The country’s growth outlook in 2023 is not “impressive,” as also been admitted by South African Finance minister Enoch Godongwana this month, blaming electricity supply challenges for a lower-than-forecast 1.6% growth in 2022 and weakening investor confidence. “We can have the best policy on paper, but if we can’t provide electricity, it is useless.”

This is the same story with Zimbabwe which is facing an acute energy crisis, continued three-digit inflation, three-digit interest rates and an unstable local currency.

For an investor in Zimbabwe, therefore, what conclusions can be drawn as we navigate 2023? Firstly, we need to be aware of the global context when making investment decisions.
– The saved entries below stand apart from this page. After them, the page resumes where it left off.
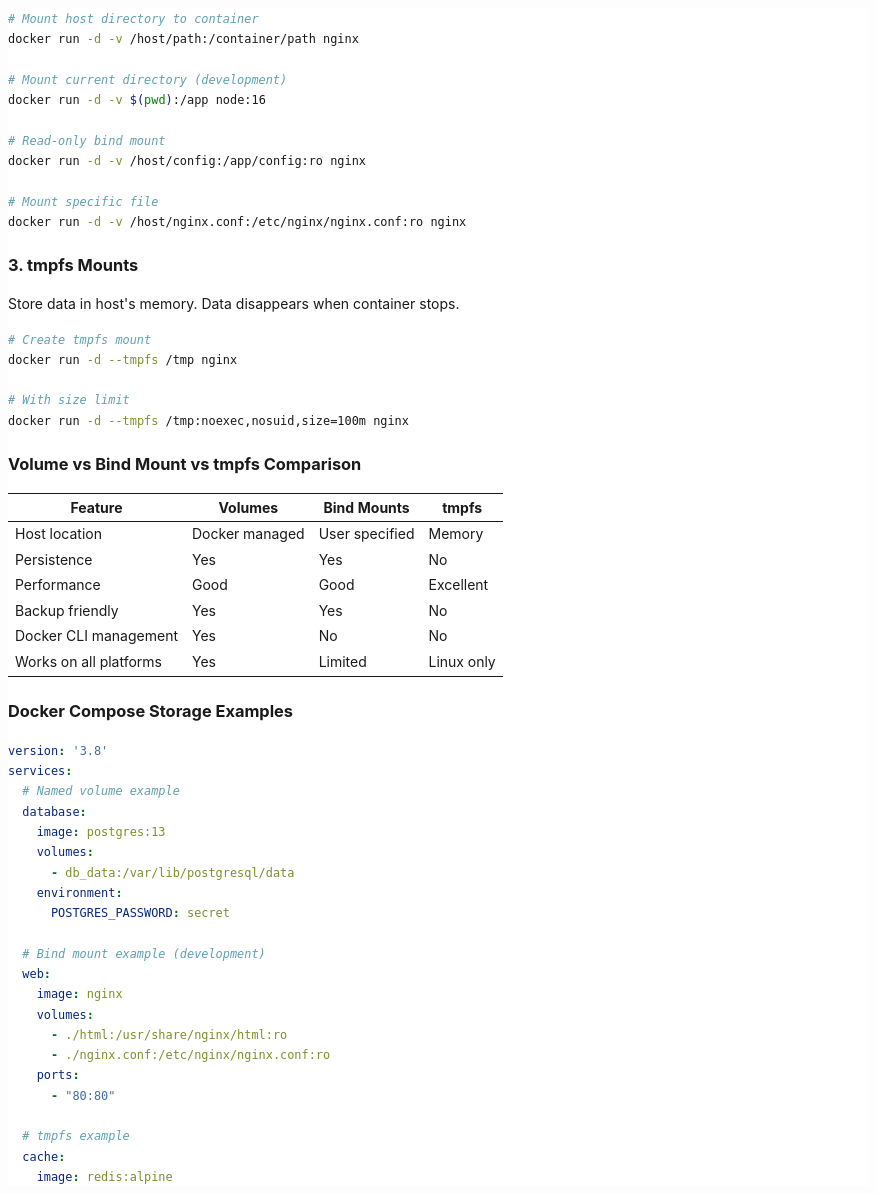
 ```bash
# Mount host directory to container
docker run -d -v /host/path:/container/path nginx

# Mount current directory (development)
docker run -d -v $(pwd):/app node:16

# Read-only bind mount
docker run -d -v /host/config:/app/config:ro nginx

# Mount specific file
docker run -d -v /host/nginx.conf:/etc/nginx/nginx.conf:ro nginx
```

### 3. tmpfs Mounts
Store data in host's memory. Data disappears when container stops.

```bash
# Create tmpfs mount
docker run -d --tmpfs /tmp nginx

# With size limit
docker run -d --tmpfs /tmp:noexec,nosuid,size=100m nginx
```

### Volume vs Bind Mount vs tmpfs Comparison

| Feature | Volumes | Bind Mounts | tmpfs |
|---------|---------|-------------|-------|
| Host location | Docker managed | User specified | Memory |
| Persistence | Yes | Yes | No |
| Performance | Good | Good | Excellent |
| Backup friendly | Yes | Yes | No |
| Docker CLI management | Yes | No | No |
| Works on all platforms | Yes | Limited | Linux only |

### Docker Compose Storage Examples

```yaml
version: '3.8'
services:
  # Named volume example
  database:
    image: postgres:13
    volumes:
      - db_data:/var/lib/postgresql/data
    environment:
      POSTGRES_PASSWORD: secret

  # Bind mount example (development)
  web:
    image: nginx
    volumes:
      - ./html:/usr/share/nginx/html:ro
      - ./nginx.conf:/etc/nginx/nginx.conf:ro
    ports:
      - "80:80"

  # tmpfs example
  cache:
    image: redis:alpine
```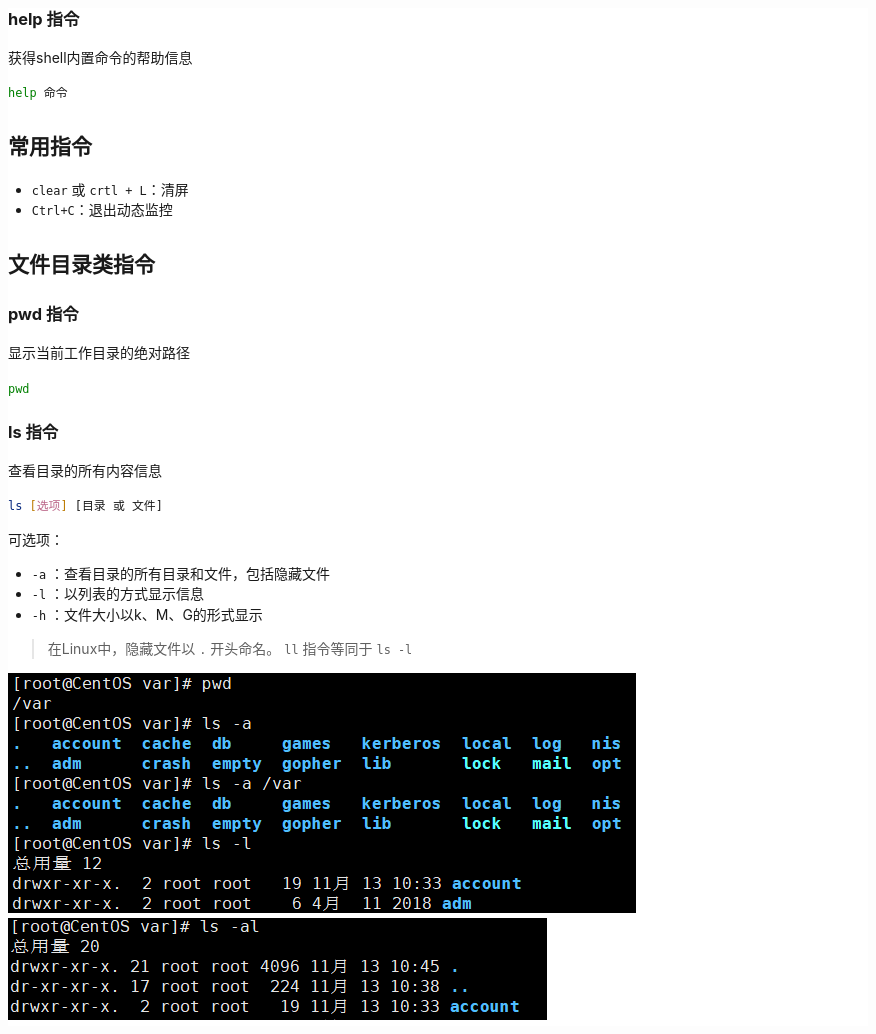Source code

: ### help 指令

获得shell内置命令的帮助信息
```bash
help 命令
```

## 常用指令

- `clear` 或 `crtl + L`：清屏
- `Ctrl+C`：退出动态监控

## 文件目录类指令

### pwd 指令

显示当前工作目录的绝对路径
```bash
pwd
```

### ls 指令

查看目录的所有内容信息
```bash
ls [选项] [目录 或 文件]
```

可选项：
- `-a` ：查看目录的所有目录和文件，包括隐藏文件
- `-l` ：以列表的方式显示信息
- `-h` ：文件大小以k、M、G的形式显示

> 在Linux中，隐藏文件以 `.` 开头命名。
>  `ll` 指令等同于 `ls -l`


![](assets/Linux常用命令/395c24824dbf0ec73d0496df7c12bb17_MD5.png)
![](assets/Linux常用命令/0825aa9548f4738bb3cc612c093f920c_MD5.png)
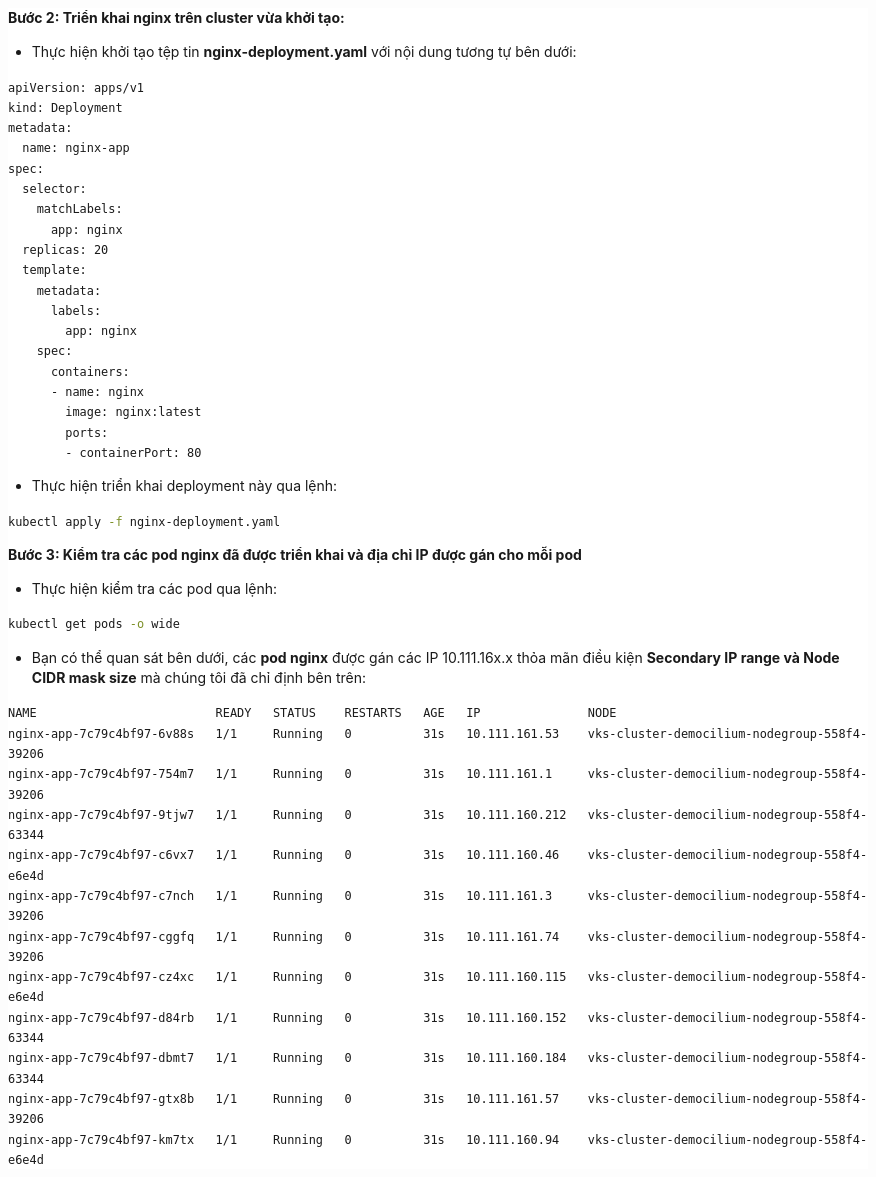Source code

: **Bước 2: Triển khai nginx trên cluster vừa khởi tạo:** 

* Thực hiện khởi tạo tệp tin **nginx-deployment.yaml** với nội dung tương tự bên dưới: 

```bash
apiVersion: apps/v1
kind: Deployment
metadata:
  name: nginx-app
spec:
  selector:
    matchLabels:
      app: nginx
  replicas: 20
  template:
    metadata:
      labels:
        app: nginx
    spec:
      containers:
      - name: nginx
        image: nginx:latest
        ports:
        - containerPort: 80
```

* Thực hiện triển khai deployment này qua lệnh: 

```bash
kubectl apply -f nginx-deployment.yaml
```

**Bước 3: Kiểm tra các pod nginx đã được triển khai và địa chỉ IP được gán cho mỗi pod**

* Thực hiện kiểm tra các pod qua lệnh: 

```bash
kubectl get pods -o wide
```

* Bạn có thể quan sát bên dưới, các **pod nginx** được gán các IP 10.111.16x.x thỏa mãn điều kiện **Secondary IP range và Node CIDR mask size** mà chúng tôi đã chỉ định bên trên:

```bash
NAME                         READY   STATUS    RESTARTS   AGE   IP               NODE                                           
nginx-app-7c79c4bf97-6v88s   1/1     Running   0          31s   10.111.161.53    vks-cluster-democilium-nodegroup-558f4-39206   
nginx-app-7c79c4bf97-754m7   1/1     Running   0          31s   10.111.161.1     vks-cluster-democilium-nodegroup-558f4-39206   
nginx-app-7c79c4bf97-9tjw7   1/1     Running   0          31s   10.111.160.212   vks-cluster-democilium-nodegroup-558f4-63344   
nginx-app-7c79c4bf97-c6vx7   1/1     Running   0          31s   10.111.160.46    vks-cluster-democilium-nodegroup-558f4-e6e4d   
nginx-app-7c79c4bf97-c7nch   1/1     Running   0          31s   10.111.161.3     vks-cluster-democilium-nodegroup-558f4-39206   
nginx-app-7c79c4bf97-cggfq   1/1     Running   0          31s   10.111.161.74    vks-cluster-democilium-nodegroup-558f4-39206   
nginx-app-7c79c4bf97-cz4xc   1/1     Running   0          31s   10.111.160.115   vks-cluster-democilium-nodegroup-558f4-e6e4d   
nginx-app-7c79c4bf97-d84rb   1/1     Running   0          31s   10.111.160.152   vks-cluster-democilium-nodegroup-558f4-63344   
nginx-app-7c79c4bf97-dbmt7   1/1     Running   0          31s   10.111.160.184   vks-cluster-democilium-nodegroup-558f4-63344   
nginx-app-7c79c4bf97-gtx8b   1/1     Running   0          31s   10.111.161.57    vks-cluster-democilium-nodegroup-558f4-39206   
nginx-app-7c79c4bf97-km7tx   1/1     Running   0          31s   10.111.160.94    vks-cluster-democilium-nodegroup-558f4-e6e4d   
```
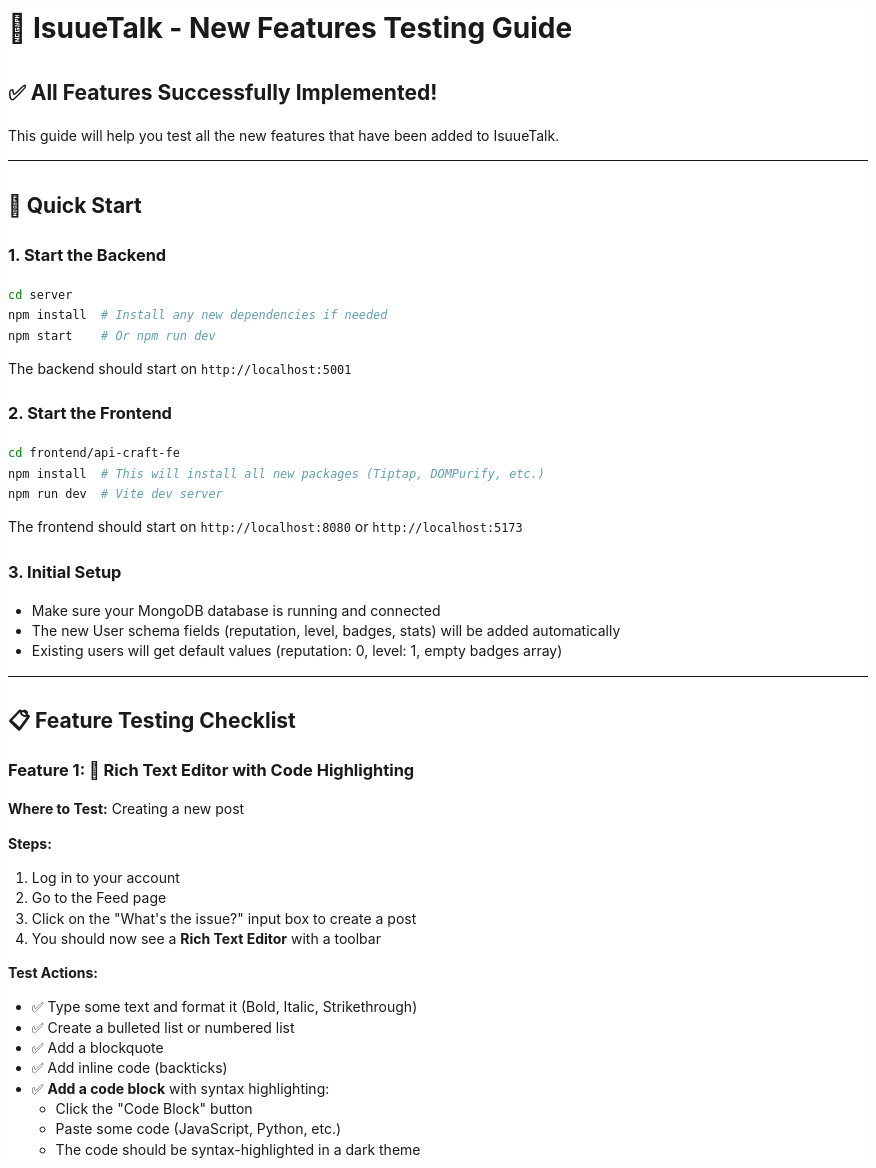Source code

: # 🎉 IsuueTalk - New Features Testing Guide

## ✅ All Features Successfully Implemented!

This guide will help you test all the new features that have been added to IsuueTalk.

---

## 🚀 Quick Start

### 1. Start the Backend

```bash
cd server
npm install  # Install any new dependencies if needed
npm start    # Or npm run dev
```

The backend should start on `http://localhost:5001`

### 2. Start the Frontend

```bash
cd frontend/api-craft-fe
npm install  # This will install all new packages (Tiptap, DOMPurify, etc.)
npm run dev  # Vite dev server
```

The frontend should start on `http://localhost:8080` or `http://localhost:5173`

### 3. Initial Setup

- Make sure your MongoDB database is running and connected
- The new User schema fields (reputation, level, badges, stats) will be added automatically
- Existing users will get default values (reputation: 0, level: 1, empty badges array)

---

## 📋 Feature Testing Checklist

### Feature 1: 🎨 Rich Text Editor with Code Highlighting

**Where to Test:** Creating a new post

**Steps:**
1. Log in to your account
2. Go to the Feed page
3. Click on the "What's the issue?" input box to create a post
4. You should now see a **Rich Text Editor** with a toolbar

**Test Actions:**
- ✅ Type some text and format it (Bold, Italic, Strikethrough)
- ✅ Create a bulleted list or numbered list
- ✅ Add a blockquote
- ✅ Add inline code (backticks)
- ✅ **Add a code block** with syntax highlighting:
  - Click the "Code Block" button
  - Paste some code (JavaScript, Python, etc.)
  - The code should be syntax-highlighted in a dark theme
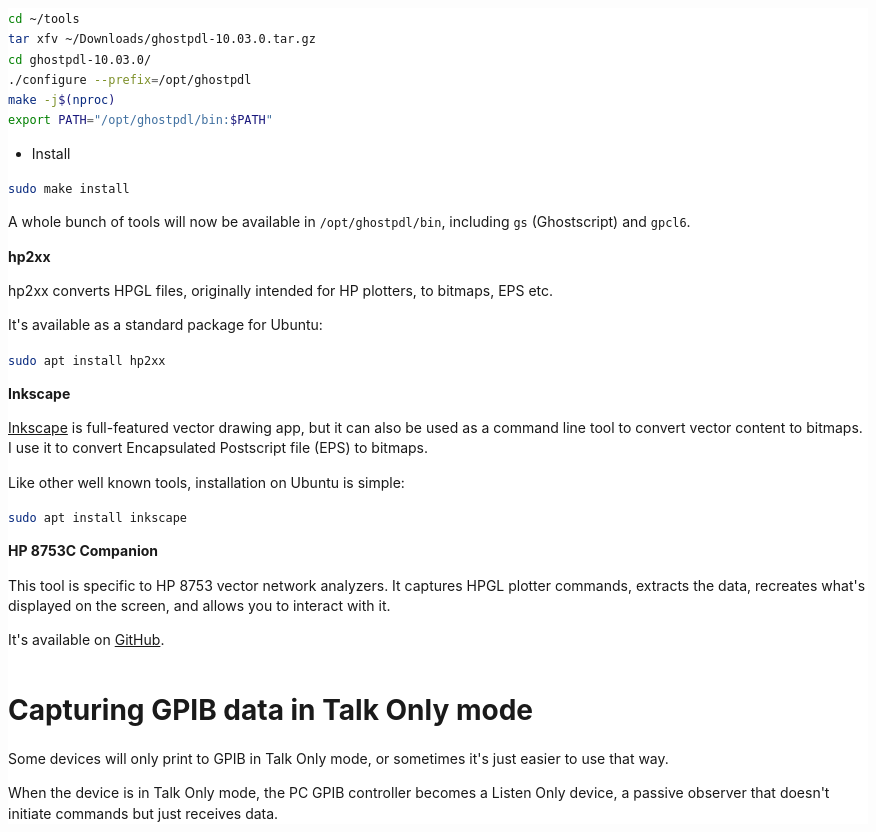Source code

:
 ```sh
cd ~/tools
tar xfv ~/Downloads/ghostpdl-10.03.0.tar.gz
cd ghostpdl-10.03.0/
./configure --prefix=/opt/ghostpdl
make -j$(nproc)
export PATH="/opt/ghostpdl/bin:$PATH"
```

* Install

```sh
sudo make install
```

A whole bunch of tools will now be available in `/opt/ghostpdl/bin`, including
`gs` (Ghostscript) and `gpcl6`.

**hp2xx**

hp2xx converts HPGL files, originally intended for HP plotters, to bitmaps, EPS etc.

It's available as a standard package for Ubuntu:

```sh
sudo apt install hp2xx
```

**Inkscape**

[Inkscape](https://inkscape.org/) is full-featured vector drawing app, but it can also
be used as a command line tool to convert vector content to bitmaps. I use it to
convert Encapsulated Postscript file (EPS) to bitmaps.

Like other well known tools, installation on Ubuntu is simple:

```sh
sudo apt install inkscape
```

**HP 8753C Companion**

This tool is specific to HP 8753 vector network analyzers. It captures HPGL
plotter commands, extracts the data, recreates what's displayed on the screen,
and allows you to interact with it.

It's available on [GitHub](https://github.com/VK2BEA/HP8753-Companion).

# Capturing GPIB data in Talk Only mode

Some devices will only print to GPIB in Talk Only mode, or sometimes it's just
easier to use that way. 

When the device is in Talk Only mode, the PC GPIB controller becomes a Listen Only device,
a passive observer that doesn't initiate commands but just receives data.
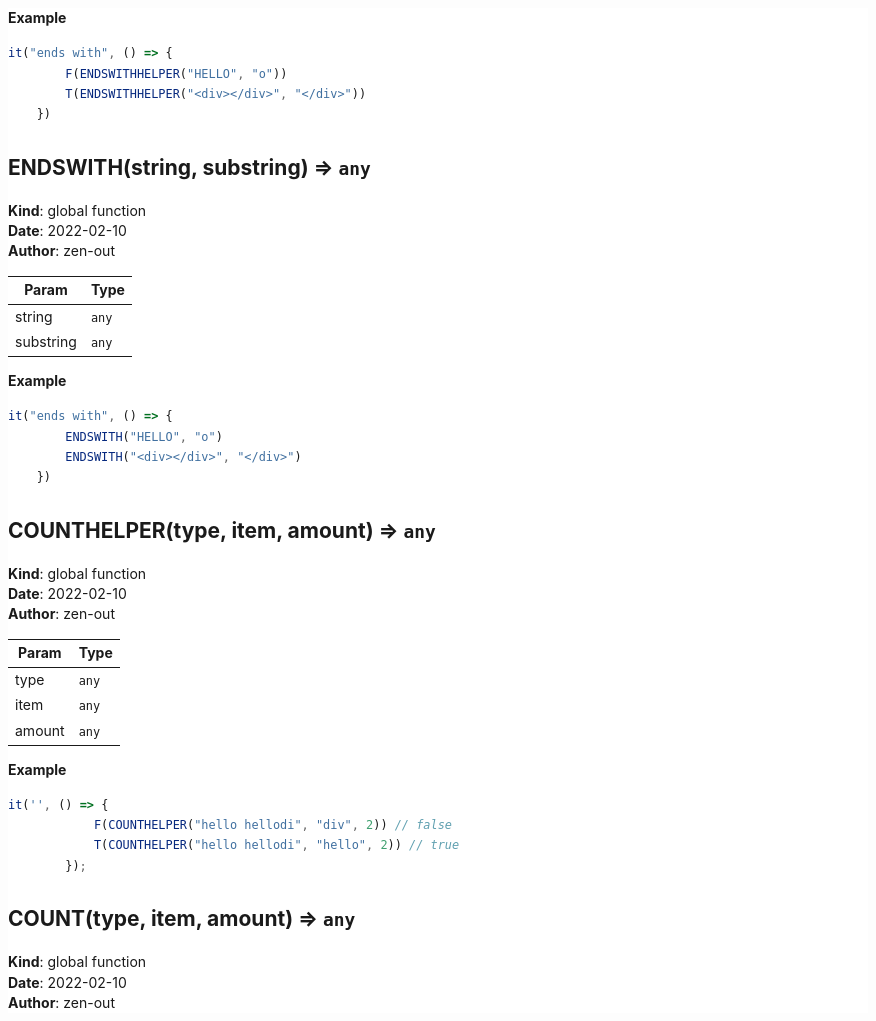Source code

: **Example**  
```js
it("ends with", () => {
        F(ENDSWITHHELPER("HELLO", "o"))
        T(ENDSWITHHELPER("<div></div>", "</div>"))
    })
```
<a name="ENDSWITH"></a>

## ENDSWITH(string, substring) ⇒ <code>any</code>
**Kind**: global function  
**Date**: 2022-02-10  
**Author**: zen-out  

| Param | Type |
| --- | --- |
| string | <code>any</code> | 
| substring | <code>any</code> | 

**Example**  
```js
it("ends with", () => {
        ENDSWITH("HELLO", "o")
        ENDSWITH("<div></div>", "</div>")
    })
```
<a name="COUNTHELPER"></a>

## COUNTHELPER(type, item, amount) ⇒ <code>any</code>
**Kind**: global function  
**Date**: 2022-02-10  
**Author**: zen-out  

| Param | Type |
| --- | --- |
| type | <code>any</code> | 
| item | <code>any</code> | 
| amount | <code>any</code> | 

**Example**  
```js
it('', () => {
            F(COUNTHELPER("hello hellodi", "div", 2)) // false
            T(COUNTHELPER("hello hellodi", "hello", 2)) // true 
        });
```
<a name="COUNT"></a>

## COUNT(type, item, amount) ⇒ <code>any</code>
**Kind**: global function  
**Date**: 2022-02-10  
**Author**: zen-out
Having a global vision helps us understand that there are economic problems that transcend borders and the mechanisms used to solve them have consequences in different geographies.

Let us leave the international level and look at the local context. Zimbabwe ended 2022 with a consumer price index whose year-on-year variation was 243%. Additionally, the year was characterised by ad hoc policies on all fronts. Interest rates were set at a record 200%, discouraging both borrowings and constraining spending.

The challenges for 2023 revolve around the upcoming elections and the uncertainty that this democratic act generates in society as a whole; on the economic front, inflation, currency and the accumulation of reserves will remain on the table, as well as the management of public debt in local currency.

Also to note, the domestic situation could improve or worsen due to the impact of the international environment; we are not “disconnected” from the outside world.

Nevertheless, it is possible to invest and find the right opportunities for each investor profile. If investors believe that inflation will continue to be the theme this year, they will find some peace of mind in assets whose issuers do not depend on financing because if interest rates continue to be high, credit remains expensive; and in instruments that index the invested capital to indices that accompany the increase in the price level.

If their expectations are based on a reactivation of economies, they will look for assets linked to industrial production, manufacturing and mass consumption.

Meanwhile, investors seeking to dollarise their portfolios will find options in issues by private companies whose core business generates hard currency revenues and in issues of domestic foreign currency-linked government securities and gold coins. 

Finally, let us not forget that, being an election year, there will be an electoral trade, that is an investment opportunity for those betting on a certain political outcome. The stakes are high and investors are on the lookout.